- Born: January 6, 1944 (age 81)
- Occupation(s): Radio correspondent TV news writer (retired) TV news producer (retired)

= Bob Tarlau =

Robert (Bob) Tarlau (born January 6, 1944) is a retired American television news writer and producer and current radio correspondent, who lives in Los Angeles, USA. Tarlau attended California State University, Northridge and earned a BA, Journalism (1963–1965).

==Television career==
Bob Tarlau's first job was at KTLA Channel 5 in Los Angeles in 1965 working alongside the legendary Stan Chambers.

Tarlau retired from television in January 2010 after 46 years as a news writer and producer. His most recent TV news position was as a senior news producer for KTTV (FOX11) a Fox television network station. He had worked previously for KABC-TV, KTLA and KNXT (now KCBS-TV) in Los Angeles and for Australia's Nine Network, both in Sydney and Los Angeles.

==Radio==
Tarlau continues his long-running association with the Australian media, as a U.S. correspondent for Melbourne radio station 3AW. He is heard weekday mornings on 3AW Breakfast with Ross Stevenson and Russel Howcroft, and overnight weekdays on Nine Radio's networked radio program Australia Overnight.
He also covers American news for 6PR Perth's Breakfast show. Please see www.tarlau.com for streaming air times.
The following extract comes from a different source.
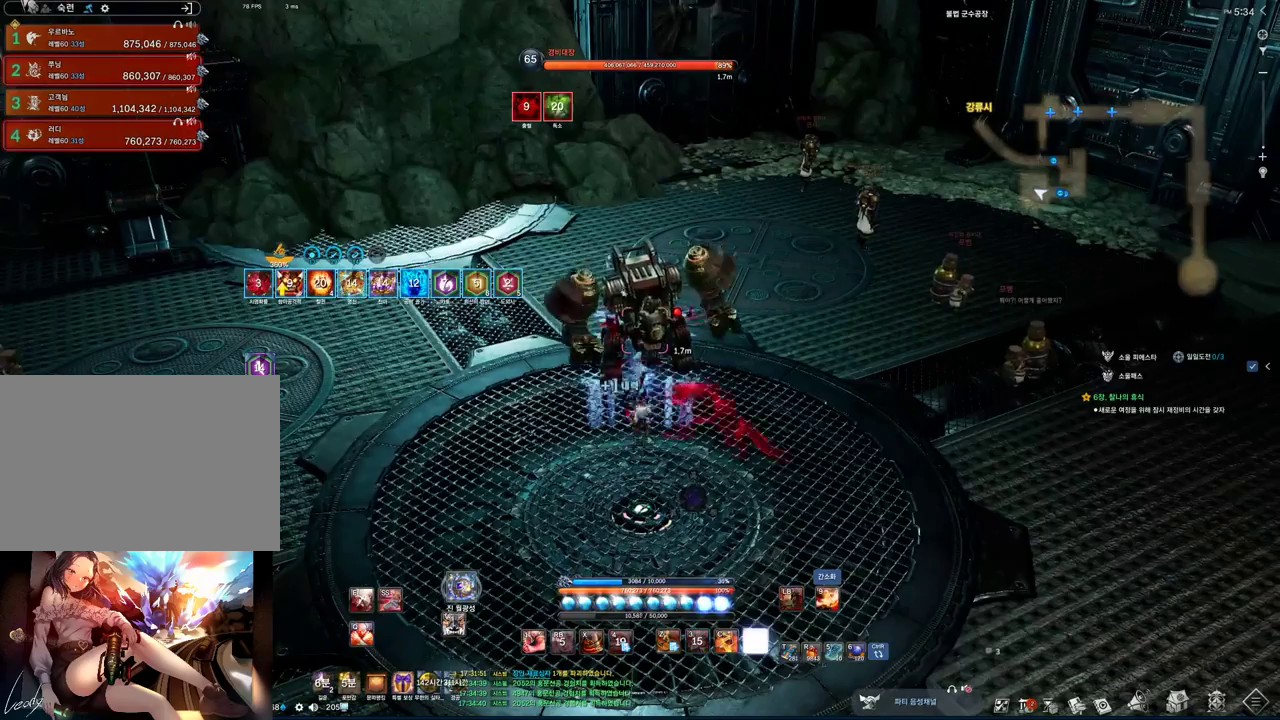
{"keys": [], "mouse": [], "events": [[67, "f", "down"], [267, "f", "up"], [367, "v", "down"], [433, "v", "up"]]}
==Awards and recognition ==
In 2000 Bob was recognised by the Greater Los Angeles Chapter of the Society of Professional Journalists for his accomplishments over the course of his career in broadcast journalism.

He has received numerous Los Angeles-area Emmy Awards and has been honored by the Southern California Radio Television News Association and the Los Angeles Press Club.

In 2011, Tarlau was inducted into the Associated Press Television Radio Association of California Hall of Fame.

==Personal life==
Bob is married to Barbara Tarlau and they have a son David and Bob has a daughter Amanda from a previous marriage.